Die einende Sprache der Welt ist Musik
Doch sein Herz hängt an der progressiven Musik im besten Sinne des Zitates oben: alles ist möglich."The Night Siren" ist mittlerweile sein 25. Opus und entstanden über einen Zeitraum von einem Jahr. Nicht weil er zu wenig Ideen hatte, sondern weil es während seiner umfangreichen Tourneeaktivitäten entstand.
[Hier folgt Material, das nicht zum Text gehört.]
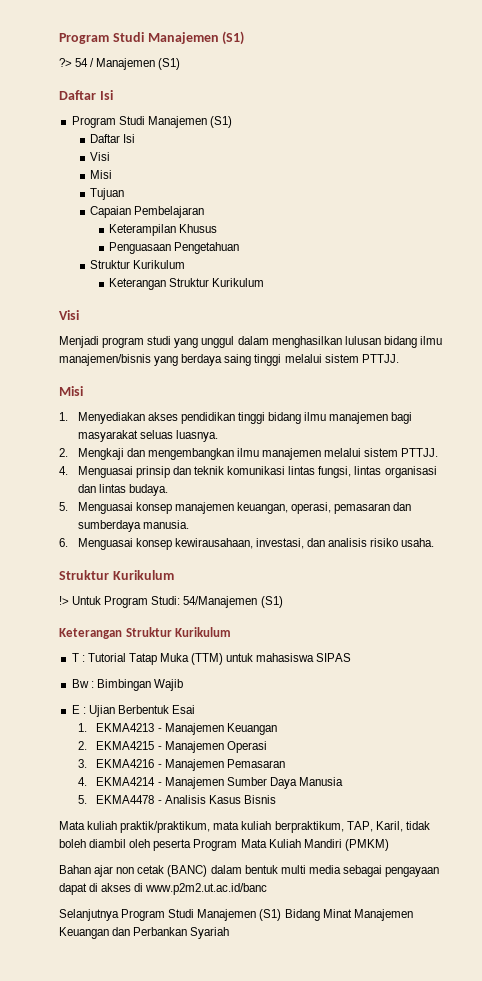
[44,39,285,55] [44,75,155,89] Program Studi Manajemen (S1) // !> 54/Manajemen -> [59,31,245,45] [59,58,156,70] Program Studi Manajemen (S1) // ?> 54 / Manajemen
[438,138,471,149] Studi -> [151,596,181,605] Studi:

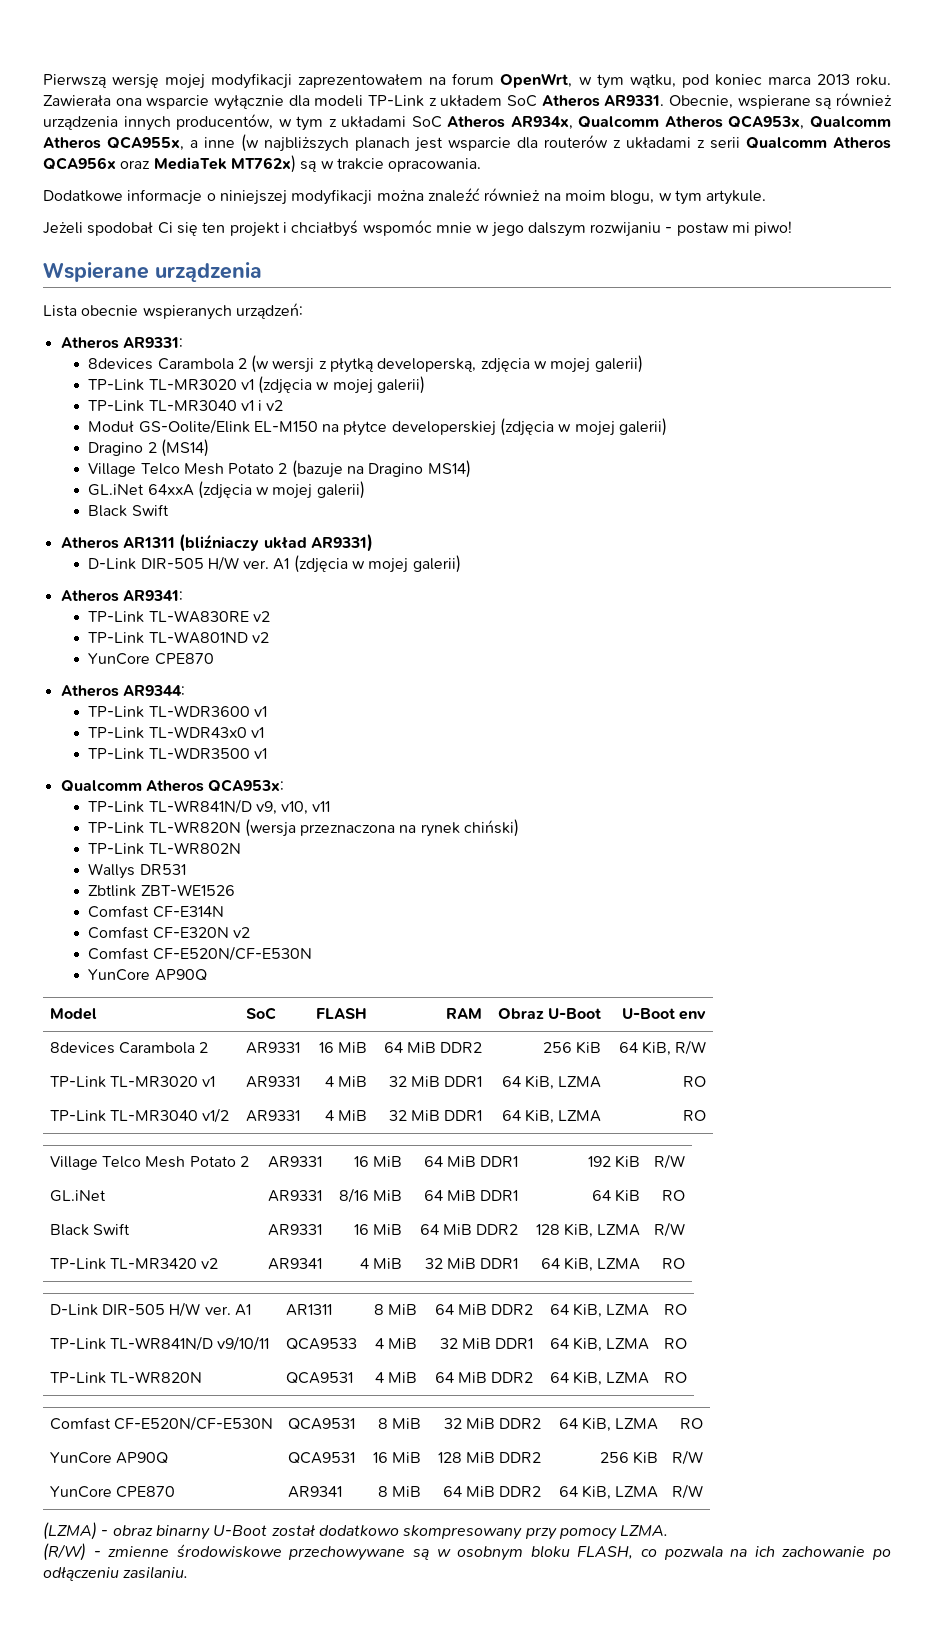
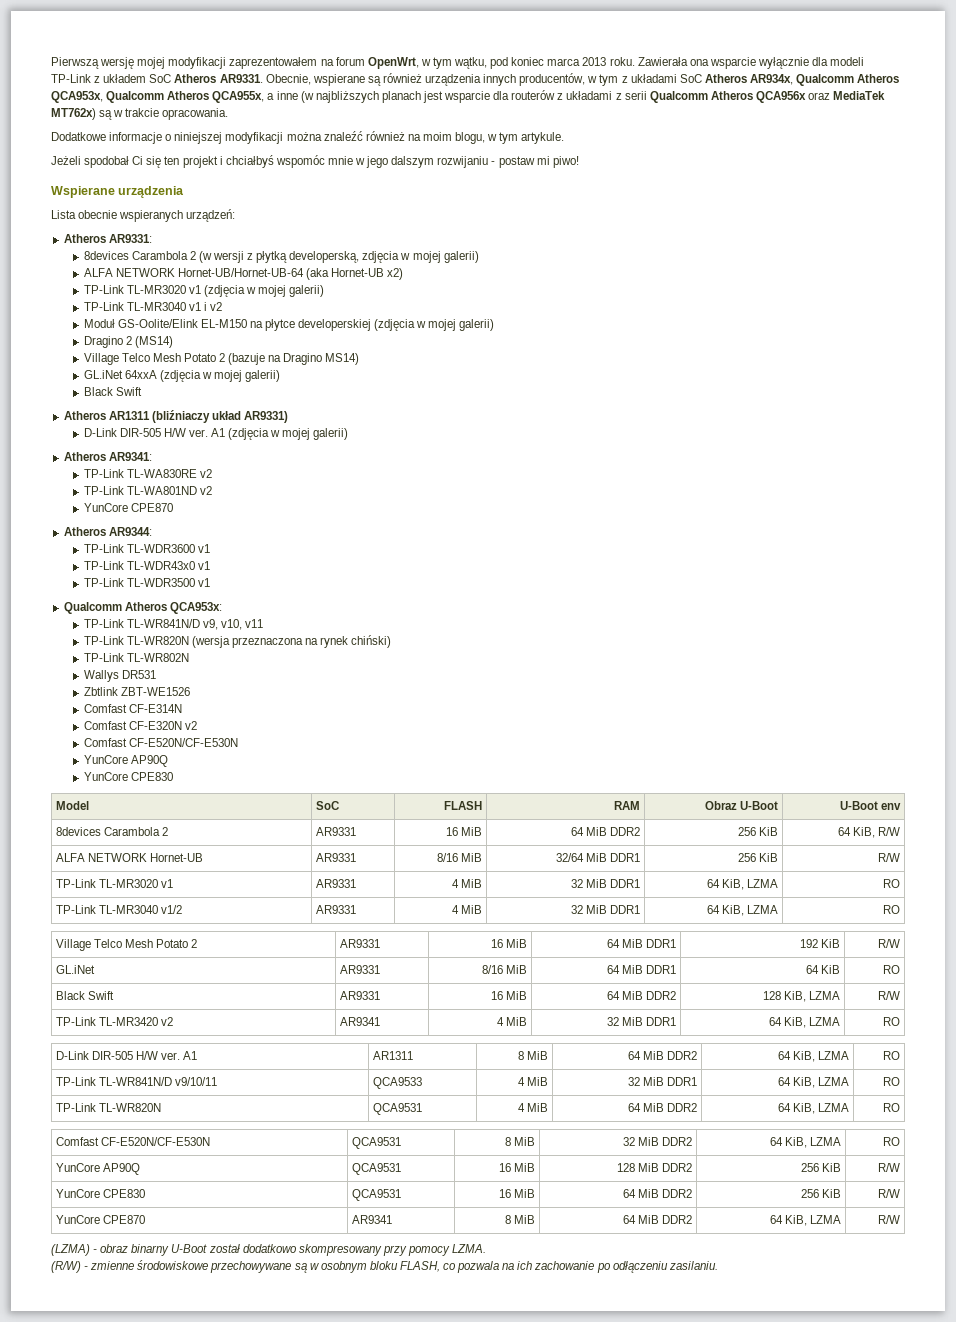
(643, 364) none -> [83,268,404,280] // ALFA NETWORK Hornet-UB/Hornet-UB-64 (aka Hornet-UB x2)
(207, 975) none -> [83,772,173,781] // YunCore CPE830
(707, 1047) none -> [55,853,203,862] [315,853,356,862] [437,853,483,862] [556,853,641,862] [738,853,779,862] [878,853,901,862] // ALFA NETWORK Hornet-UB | AR9331 | 8/16 MiB | 32/64 MiB DDR1 | 256 KiB | R/W
(704, 1457) none -> [55,1189,145,1198] [351,1189,401,1201] [499,1189,536,1198] [623,1189,693,1198] [801,1189,842,1198] [878,1189,901,1198] // YunCore CPE830 | QCA9531 | 16 MiB | 64 MiB DDR2 | 256 KiB | R/W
Und so wurde angesichts der irritierenden Zeiten auf dieser Erde Hacketts Reise um die Welt zum Programm des Albums: "What I wanted to do was show that we can all communicate through the universality of one
language – and that is music. It brings us all together." Und so findet sich eine wohl nie dagewesene Vielfalt von Gästen auf dem Album wieder, und dennoch klingt es genau wie ein Steve Hackett Album.
Während seiner Erdumrundungen arbeitete Hackett mit dem isländischen Drummer/Percussionist Gunnlaugur Briem, dem israelischen Sänger Kobi Farhi der Metalband ORPHANED LAND, der arabischen Sängerin Mira Awad (sie repräsentierte Israel beim 2009er Eurovision Song Contest), dem aserbaidschanischen Tar Spieler Malik Mansurov sowie dem ungarischen Tompeter Ferenc Kovacs und seiner Tochter Sara am Didgeridoo. Dann spielte noch Troy Donockley (von NIGHTWISH) die Uilleann Pipes in dem Song "In Another Life". Natürlich erleben wir auch alte Weggefährten wie Roger King, Nad Sylvan, Amanda Lehmann, Gary O'Toole und mehr.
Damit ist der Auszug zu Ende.